TASK PROMPT: Write the next part of the account of the English 201 class's interviews about writing in different professions, starting after its last sentence.

TEXT SEGMENT:
◆ ◆ ◆ ◆ ◆ ◆ ◆

By Emily Bouza and her English 201 class: Cole Abbott, Isabel Coller, Amaya Contractor, Anson Doan, John Eble, Oskar Fulton, Alex Gall, Sydney Garelick, Sofia Gunaratnam, Zach Harris, Xiyan Ju, Cecelia Kwan, Gabriel Lee, Kong Lor, Hamidreza Majidi, Teigue McCormack, Macy Oleszczuk, Micah Robinson, and Laila Zukerman
How do writing conventions change among different disciplines? How can we move toward greater linguistic justice in writing for different disciplines?
These are the questions our ENGL 201: Intermediate Composition course sought to answer this semester. Each of the 19 students in Emily Bouza’s section of this class interviewed a professional in a career they are interested in pursuing to find out more about the nature of writing in those professions. We decided to share some of our findings from these interviews so that others would benefit from the wealth of knowledge graciously shared with us by our interviewees.
English 201 is a course that fulfills a general education requirement for communication. In our section of the course, we have been focusing simultaneously on the ideas of linguistic justice and disciplinary writing. The final project of the semester asks each student to analyze the typical conventions of a genre in their discipline and then decide for themselves how to enact their own voice and linguistic identity through that genre. In working toward this final assignment, students interviewed professionals to learn about the disciplinary writing conventions in their field. Students aimed to consider the status and importance of linguistic justice in their professions. Our interviews include professionals in medicine, engineering, business, law, and other science-related careers, both in and outside of academia.

◆ ◆ ◆ ◆ ◆ ◆ ◆

Items from a data source
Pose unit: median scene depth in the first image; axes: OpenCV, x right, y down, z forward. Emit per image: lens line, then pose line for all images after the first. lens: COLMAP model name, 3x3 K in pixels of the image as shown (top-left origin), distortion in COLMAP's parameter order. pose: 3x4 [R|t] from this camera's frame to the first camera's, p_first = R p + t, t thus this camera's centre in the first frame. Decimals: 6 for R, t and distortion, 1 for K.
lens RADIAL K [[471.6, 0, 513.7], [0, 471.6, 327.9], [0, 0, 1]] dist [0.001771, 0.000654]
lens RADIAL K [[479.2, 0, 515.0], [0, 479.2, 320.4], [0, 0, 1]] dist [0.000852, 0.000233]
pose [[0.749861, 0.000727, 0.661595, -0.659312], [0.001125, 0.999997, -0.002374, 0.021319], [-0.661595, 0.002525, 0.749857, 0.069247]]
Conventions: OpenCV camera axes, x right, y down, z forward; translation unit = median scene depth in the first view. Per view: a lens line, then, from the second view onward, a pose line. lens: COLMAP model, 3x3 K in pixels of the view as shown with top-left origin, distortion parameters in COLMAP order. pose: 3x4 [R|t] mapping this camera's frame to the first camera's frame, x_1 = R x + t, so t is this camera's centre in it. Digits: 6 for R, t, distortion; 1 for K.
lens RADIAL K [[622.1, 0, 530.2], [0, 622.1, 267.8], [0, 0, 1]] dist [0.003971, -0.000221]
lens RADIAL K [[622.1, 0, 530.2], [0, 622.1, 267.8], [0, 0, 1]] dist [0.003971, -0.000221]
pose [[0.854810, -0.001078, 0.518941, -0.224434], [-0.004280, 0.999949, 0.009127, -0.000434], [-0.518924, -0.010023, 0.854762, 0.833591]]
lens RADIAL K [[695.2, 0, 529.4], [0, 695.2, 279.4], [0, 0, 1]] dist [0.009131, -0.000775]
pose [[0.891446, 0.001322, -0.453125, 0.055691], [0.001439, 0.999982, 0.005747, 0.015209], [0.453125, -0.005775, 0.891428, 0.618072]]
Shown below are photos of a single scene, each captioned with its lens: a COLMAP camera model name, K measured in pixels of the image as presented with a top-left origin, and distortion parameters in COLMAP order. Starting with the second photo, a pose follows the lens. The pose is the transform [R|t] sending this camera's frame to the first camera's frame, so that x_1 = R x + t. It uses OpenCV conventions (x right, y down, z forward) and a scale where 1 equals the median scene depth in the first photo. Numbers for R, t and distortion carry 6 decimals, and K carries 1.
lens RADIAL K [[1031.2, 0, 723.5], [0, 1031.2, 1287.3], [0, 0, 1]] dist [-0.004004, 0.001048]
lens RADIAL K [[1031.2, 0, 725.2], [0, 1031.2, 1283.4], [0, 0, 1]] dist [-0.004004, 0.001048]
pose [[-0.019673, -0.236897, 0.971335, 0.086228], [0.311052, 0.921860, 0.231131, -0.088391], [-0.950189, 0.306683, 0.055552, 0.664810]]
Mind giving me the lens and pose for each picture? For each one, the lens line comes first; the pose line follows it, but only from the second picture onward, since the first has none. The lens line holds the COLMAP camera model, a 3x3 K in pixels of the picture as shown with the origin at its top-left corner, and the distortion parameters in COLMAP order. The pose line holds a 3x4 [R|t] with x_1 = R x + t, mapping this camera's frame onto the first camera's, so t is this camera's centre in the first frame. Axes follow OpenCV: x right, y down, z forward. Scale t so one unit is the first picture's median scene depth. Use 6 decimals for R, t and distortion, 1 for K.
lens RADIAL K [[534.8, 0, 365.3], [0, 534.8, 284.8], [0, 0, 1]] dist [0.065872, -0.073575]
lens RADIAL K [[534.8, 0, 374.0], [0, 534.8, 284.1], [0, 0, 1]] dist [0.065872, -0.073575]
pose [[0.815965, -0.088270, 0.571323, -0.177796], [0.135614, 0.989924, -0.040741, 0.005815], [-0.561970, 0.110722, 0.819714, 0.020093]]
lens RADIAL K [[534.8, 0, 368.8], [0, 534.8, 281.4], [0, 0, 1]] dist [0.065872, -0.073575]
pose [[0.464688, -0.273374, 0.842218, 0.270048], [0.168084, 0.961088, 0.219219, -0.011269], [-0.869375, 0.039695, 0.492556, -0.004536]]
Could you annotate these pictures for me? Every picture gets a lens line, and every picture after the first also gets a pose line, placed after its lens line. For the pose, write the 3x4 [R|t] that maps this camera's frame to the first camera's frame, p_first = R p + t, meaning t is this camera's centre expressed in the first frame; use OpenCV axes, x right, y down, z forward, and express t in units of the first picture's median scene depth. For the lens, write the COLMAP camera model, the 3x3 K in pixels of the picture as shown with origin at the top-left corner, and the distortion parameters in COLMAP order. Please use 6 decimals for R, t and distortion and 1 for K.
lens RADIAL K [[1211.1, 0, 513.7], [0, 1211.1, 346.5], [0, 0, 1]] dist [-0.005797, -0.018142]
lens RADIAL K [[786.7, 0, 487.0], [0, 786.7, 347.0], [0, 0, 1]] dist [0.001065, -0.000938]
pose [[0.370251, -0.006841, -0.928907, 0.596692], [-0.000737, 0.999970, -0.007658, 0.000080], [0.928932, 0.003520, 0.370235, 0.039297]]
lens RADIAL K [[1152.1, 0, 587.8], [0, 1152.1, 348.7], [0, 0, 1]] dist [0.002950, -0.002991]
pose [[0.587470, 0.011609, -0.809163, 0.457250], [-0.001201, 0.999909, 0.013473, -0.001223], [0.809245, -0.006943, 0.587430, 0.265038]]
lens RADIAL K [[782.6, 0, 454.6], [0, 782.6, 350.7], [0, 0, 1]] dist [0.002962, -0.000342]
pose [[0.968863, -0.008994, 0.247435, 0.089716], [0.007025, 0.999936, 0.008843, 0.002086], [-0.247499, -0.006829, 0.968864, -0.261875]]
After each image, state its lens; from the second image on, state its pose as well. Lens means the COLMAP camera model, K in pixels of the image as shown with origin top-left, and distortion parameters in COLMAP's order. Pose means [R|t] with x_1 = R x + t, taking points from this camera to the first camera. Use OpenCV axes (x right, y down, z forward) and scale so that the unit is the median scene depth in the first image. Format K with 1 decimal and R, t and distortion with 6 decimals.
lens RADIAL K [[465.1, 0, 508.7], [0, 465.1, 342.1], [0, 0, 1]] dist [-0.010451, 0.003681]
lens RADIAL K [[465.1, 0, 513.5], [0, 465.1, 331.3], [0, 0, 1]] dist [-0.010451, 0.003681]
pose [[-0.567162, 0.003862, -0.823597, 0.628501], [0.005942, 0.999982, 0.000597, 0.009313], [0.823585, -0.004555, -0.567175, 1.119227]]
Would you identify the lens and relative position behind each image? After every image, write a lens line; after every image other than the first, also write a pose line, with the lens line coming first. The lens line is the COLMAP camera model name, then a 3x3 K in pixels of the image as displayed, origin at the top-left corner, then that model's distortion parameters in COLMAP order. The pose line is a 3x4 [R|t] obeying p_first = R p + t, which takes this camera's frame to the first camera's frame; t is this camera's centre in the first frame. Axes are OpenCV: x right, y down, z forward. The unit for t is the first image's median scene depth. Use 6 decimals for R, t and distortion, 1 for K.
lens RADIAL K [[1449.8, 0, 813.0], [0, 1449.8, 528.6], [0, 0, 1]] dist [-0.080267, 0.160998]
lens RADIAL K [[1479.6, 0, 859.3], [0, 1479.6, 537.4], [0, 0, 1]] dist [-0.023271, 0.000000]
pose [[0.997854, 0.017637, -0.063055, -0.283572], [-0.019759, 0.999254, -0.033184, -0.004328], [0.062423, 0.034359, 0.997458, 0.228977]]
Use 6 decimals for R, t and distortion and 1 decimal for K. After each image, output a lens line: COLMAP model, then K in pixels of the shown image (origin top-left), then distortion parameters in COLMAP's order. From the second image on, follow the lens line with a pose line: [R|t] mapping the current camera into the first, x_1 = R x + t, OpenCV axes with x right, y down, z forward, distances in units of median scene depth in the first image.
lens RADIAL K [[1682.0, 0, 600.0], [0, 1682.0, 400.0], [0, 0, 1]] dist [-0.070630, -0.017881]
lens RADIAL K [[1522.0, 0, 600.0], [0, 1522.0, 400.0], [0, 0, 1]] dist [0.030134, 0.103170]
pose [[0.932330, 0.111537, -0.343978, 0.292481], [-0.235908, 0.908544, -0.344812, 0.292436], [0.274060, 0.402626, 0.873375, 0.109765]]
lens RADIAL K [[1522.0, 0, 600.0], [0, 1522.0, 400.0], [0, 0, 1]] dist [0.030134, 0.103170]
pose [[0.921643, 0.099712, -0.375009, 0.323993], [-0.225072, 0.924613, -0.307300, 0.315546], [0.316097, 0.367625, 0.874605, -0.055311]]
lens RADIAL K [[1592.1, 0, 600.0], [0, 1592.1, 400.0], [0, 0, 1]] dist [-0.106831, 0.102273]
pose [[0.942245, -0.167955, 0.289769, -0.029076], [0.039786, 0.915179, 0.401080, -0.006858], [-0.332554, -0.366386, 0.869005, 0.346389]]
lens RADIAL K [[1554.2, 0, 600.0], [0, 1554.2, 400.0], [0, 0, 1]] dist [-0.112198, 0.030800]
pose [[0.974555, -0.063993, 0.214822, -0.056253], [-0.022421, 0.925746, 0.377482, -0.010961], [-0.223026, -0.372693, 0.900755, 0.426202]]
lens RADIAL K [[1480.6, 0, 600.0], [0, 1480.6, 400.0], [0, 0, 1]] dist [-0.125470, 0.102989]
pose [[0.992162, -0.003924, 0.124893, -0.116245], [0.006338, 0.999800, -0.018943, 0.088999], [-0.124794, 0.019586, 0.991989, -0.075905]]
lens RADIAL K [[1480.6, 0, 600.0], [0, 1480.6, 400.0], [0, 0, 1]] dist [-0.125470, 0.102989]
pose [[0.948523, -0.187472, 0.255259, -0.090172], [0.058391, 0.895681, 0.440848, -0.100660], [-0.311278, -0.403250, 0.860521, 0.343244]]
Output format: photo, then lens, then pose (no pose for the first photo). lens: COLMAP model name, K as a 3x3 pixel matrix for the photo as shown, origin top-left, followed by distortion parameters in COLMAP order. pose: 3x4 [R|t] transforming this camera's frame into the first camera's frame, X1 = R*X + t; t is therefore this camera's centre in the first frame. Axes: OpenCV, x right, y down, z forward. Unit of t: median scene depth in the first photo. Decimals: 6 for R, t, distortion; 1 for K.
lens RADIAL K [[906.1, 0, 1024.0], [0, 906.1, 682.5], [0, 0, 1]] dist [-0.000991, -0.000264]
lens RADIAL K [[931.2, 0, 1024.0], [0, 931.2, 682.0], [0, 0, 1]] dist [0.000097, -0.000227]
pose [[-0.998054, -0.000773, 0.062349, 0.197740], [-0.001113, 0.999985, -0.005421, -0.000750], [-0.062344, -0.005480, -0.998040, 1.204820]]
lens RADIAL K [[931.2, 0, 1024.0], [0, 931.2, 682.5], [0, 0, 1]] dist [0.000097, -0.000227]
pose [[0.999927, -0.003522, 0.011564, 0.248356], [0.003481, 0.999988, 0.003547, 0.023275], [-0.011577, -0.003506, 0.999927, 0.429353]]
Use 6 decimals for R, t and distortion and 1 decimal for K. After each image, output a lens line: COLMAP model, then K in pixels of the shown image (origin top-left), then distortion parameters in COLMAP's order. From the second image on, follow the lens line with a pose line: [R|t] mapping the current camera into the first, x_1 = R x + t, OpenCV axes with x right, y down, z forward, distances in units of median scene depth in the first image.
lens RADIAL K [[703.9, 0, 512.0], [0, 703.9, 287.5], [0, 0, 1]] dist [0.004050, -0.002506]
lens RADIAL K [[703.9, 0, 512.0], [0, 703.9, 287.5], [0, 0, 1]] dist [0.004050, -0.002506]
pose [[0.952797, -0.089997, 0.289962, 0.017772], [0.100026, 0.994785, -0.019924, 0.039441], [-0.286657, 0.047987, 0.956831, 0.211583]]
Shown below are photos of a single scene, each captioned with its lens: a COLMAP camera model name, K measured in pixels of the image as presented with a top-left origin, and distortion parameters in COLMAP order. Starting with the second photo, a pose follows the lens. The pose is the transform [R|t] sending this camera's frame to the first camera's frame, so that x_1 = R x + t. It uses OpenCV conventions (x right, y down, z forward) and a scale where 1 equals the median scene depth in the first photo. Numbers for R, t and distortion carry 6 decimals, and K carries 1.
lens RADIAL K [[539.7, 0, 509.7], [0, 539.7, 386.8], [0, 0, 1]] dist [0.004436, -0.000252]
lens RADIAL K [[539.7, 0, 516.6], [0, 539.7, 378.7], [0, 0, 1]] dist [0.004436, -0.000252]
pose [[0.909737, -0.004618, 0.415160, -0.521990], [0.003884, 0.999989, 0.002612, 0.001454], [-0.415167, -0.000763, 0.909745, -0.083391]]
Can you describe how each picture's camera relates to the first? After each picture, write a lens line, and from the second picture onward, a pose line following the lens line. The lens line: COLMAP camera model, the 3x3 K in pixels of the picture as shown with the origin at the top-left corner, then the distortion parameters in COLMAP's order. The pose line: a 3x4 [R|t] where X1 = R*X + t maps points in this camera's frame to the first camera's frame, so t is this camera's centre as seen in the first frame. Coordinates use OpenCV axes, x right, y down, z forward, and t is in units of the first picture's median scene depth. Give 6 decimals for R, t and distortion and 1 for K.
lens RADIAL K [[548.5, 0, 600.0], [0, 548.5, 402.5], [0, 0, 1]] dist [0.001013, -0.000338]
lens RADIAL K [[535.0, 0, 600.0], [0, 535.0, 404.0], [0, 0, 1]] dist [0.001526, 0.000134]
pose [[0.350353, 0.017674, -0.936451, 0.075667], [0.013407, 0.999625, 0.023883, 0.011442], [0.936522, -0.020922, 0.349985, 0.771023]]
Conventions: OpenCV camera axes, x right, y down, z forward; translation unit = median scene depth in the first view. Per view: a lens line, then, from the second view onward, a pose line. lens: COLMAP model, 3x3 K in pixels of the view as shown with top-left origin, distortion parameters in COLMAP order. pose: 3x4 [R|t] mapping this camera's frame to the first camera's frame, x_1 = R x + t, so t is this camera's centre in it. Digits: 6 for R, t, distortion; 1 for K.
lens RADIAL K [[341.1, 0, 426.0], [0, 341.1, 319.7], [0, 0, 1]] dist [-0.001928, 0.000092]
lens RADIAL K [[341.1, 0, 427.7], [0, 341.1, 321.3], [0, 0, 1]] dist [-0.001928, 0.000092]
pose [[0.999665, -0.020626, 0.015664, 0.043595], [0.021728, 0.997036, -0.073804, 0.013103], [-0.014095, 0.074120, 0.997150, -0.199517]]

◆ ◆ ◆ ◆ ◆ ◆ ◆

TASK RESULT:
We started our semester reading the work of April Baker-Bell, Juan Guerra, and Amy Tan and discussing our own experiences with linguistic diversity and discrimination. We synthesized our reading and discussions to define several key terms to guide our discussions throughout the semester. Two key terms that helped inform our interviews were “linguistic justice” and “White Mainstream English.”
Our class defined linguistic justice as “First, understanding how acceptance and discrimination of certain languages forms a hierarchy between groups in society. Then, moving towards a society where all forms of communication are respected and accepted equally.”
We especially were drawn to Baker-Bell’s description of language hierarchy and White Mainstream English (WME), which she uses instead of the term Standard Academic English (SAE) to highlight the power dynamics at play with language and the effect that these have on people of color. We synthesized her discussions of WME to define it as “the form of English that gets considered ‘standard’ because it derives from the style of speaking and the language habits of the dominant, race, class, and gender in U.S. society;” the use of the adjective “dominant” in the description emphasizes the white linguistic dominance over other forms, especially Black Englishes.
We know that terms such as linguistic justice and White Mainstream English are not widely understood and discussed in the variety of our interviewees’ professions. So we decided to ask questions to understand how these linguistic concepts affect these professionals and their clients. In particular, we asked questions about how writing and language are judged and the importance of writing to audiences of a variety of linguistic backgrounds in these various career fields. We did not find a lot of evidence for current work toward linguistic justice. However, we developed a greater understanding of why linguistic justice is a necessary step in each of these fields as we work towards greater inclusivity, equity, and justice in both who is served by and who is working within these professions.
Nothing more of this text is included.